Almost everyone in the lightweight boat had raced in a different heat earlier that day. The boat consisted of five varsity members who were also in the varsity eight: Jake Skoll, Patrick Tilley, Mark Saavedra, Matthew Maliglig and Ryan Woolner and three novices. One novice had just raced in the novice-eight heat.

“He had to hot seat as soon as his boat came back,” Edwards said. “He stayed in the boat and the other seven guys got in. So, I mean that was probably a little tough for him, especially.”

The Gruenberg Cup was the first regatta of the season for the men’s team. It was the novices’ first 2k experience, and it was also a reminder of what competing feels like for varsity. Edwards is certain they will do well, hopefully competing in petite finals at San Diego Crew Classic and finals at Western Intercollegiate Rowing Association.

See official results on Row2k.

Team President Determined To Take Home Medals

Saturday, 28. February 2015


Photo by Stefano Balbusso


By Ariana Gastelum

Publicity Manager

Varsity Rower

Women’s team president Kelsey Davis has one thought on the upcoming season: It’s time to win.

“Every year, we’ve gone to WIRA (Western Intercollegiate Rowing Association), we’ve gotten a little bit better,” she said. “And this year, I know we have the girls and the motivation to take it, and I want it so [badly]. This is the year.”

It is more than Davis’s competitive nature that motivates her to pull at her utmost ability.
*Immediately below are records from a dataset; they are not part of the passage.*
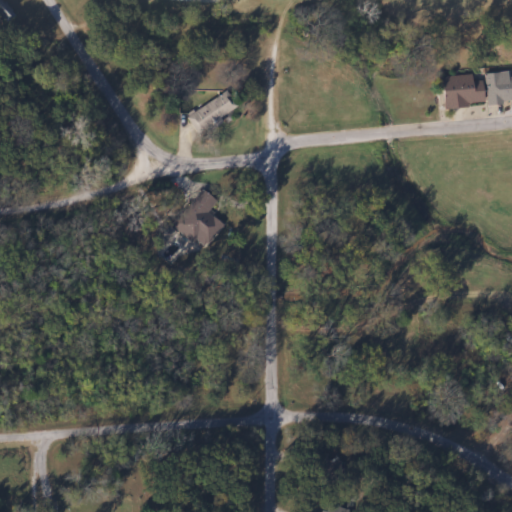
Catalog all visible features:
building: (3, 8)
road: (108, 83)
building: (474, 89)
building: (208, 114)
road: (384, 132)
road: (213, 165)
road: (78, 197)
building: (196, 220)
building: (164, 232)
road: (273, 338)
road: (262, 420)
building: (319, 465)
road: (409, 470)
road: (42, 474)
building: (331, 509)
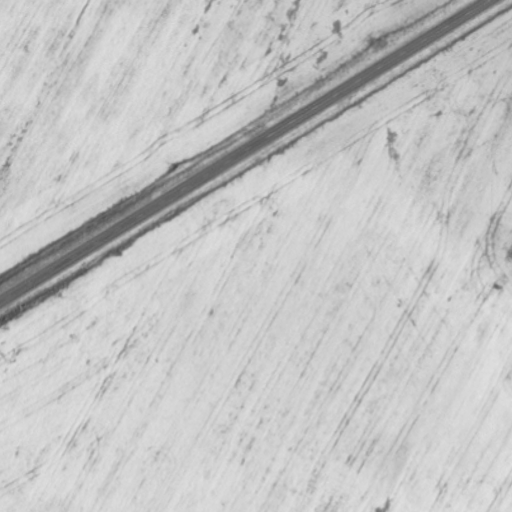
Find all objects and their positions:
road: (245, 151)
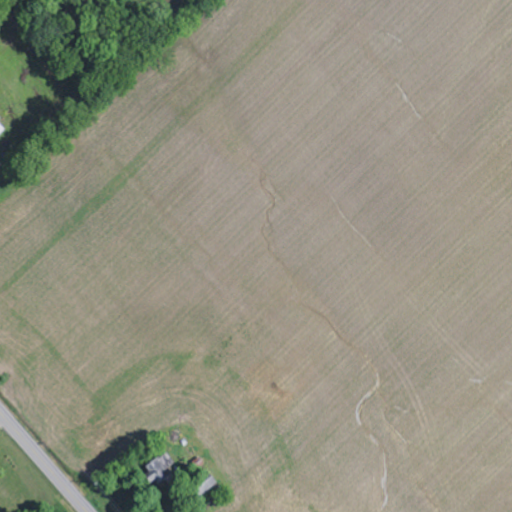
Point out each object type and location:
building: (2, 129)
road: (43, 461)
building: (167, 473)
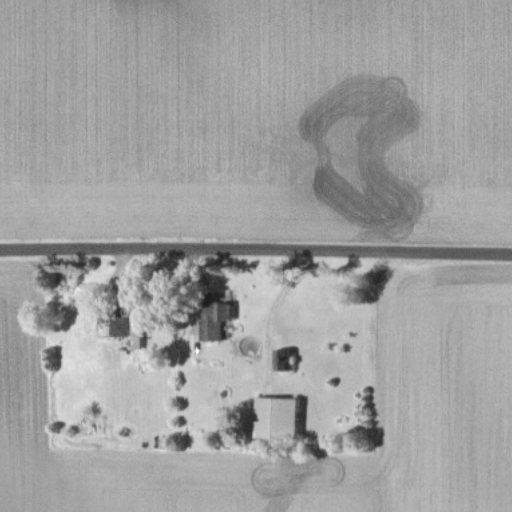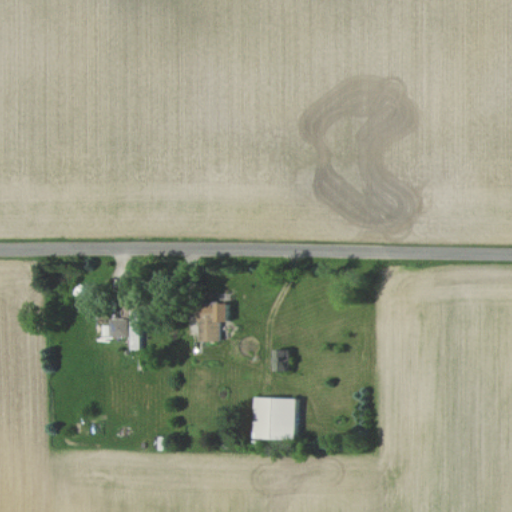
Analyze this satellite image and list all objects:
road: (256, 250)
building: (227, 310)
building: (121, 326)
building: (280, 416)
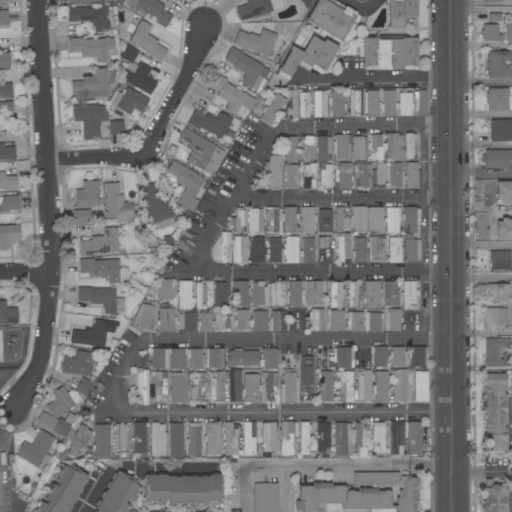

Her teammates and coaches also play a large factor.

“Just knowing that I have 25 other people on my team who wake up early in the morning to work out on the ergs together and work to get stronger inspires me,” Davis said.

The women’s team begins practice at 5:30a.m every morning and finished at around 7:30a.m. They have land practice every Tuesday and Thursday, which consists of rowing on the ergs, running and strengthening in core circuits.

Davis also looks up to novice coach Megan Smith, who began rowing at University of California Berkeley and continued training with the US Women’s National Team.

“She didn’t have 10 years of experience,” Davis said. “She joined in college – a novice – just like we did. And knowing that, we could really do some great stuff.”

Davis noted that if she had to summarize her life into one word, it would be “busy”. In addition to being president and team captain, she also works at Coffee Bean and is a full-time student at Long Beach State University, majoring in psychology.

“It’s different than being just a regular college student,” she explained. “It requires more focus, more time management, more organization…I’ve been doing it this way since I was a freshman, and I don’t think I could do college any other way.”

For those who are just starting as a novice on the team, Davis advises them to get through the initial struggles that cause them to ask themselves, why should they stay?

“You get really worn down, and your body gets tired, and you get sick,” she said. “Just hang in there. You could be really good, and you can make a huge impact on the team. You just have to want it…I think people come back if they are successful the year before. If we show that we are a good, competitive team, then people will want to come back. They want to win again. They want to defend their title. And so, I think we need to work hard and take home some medals.”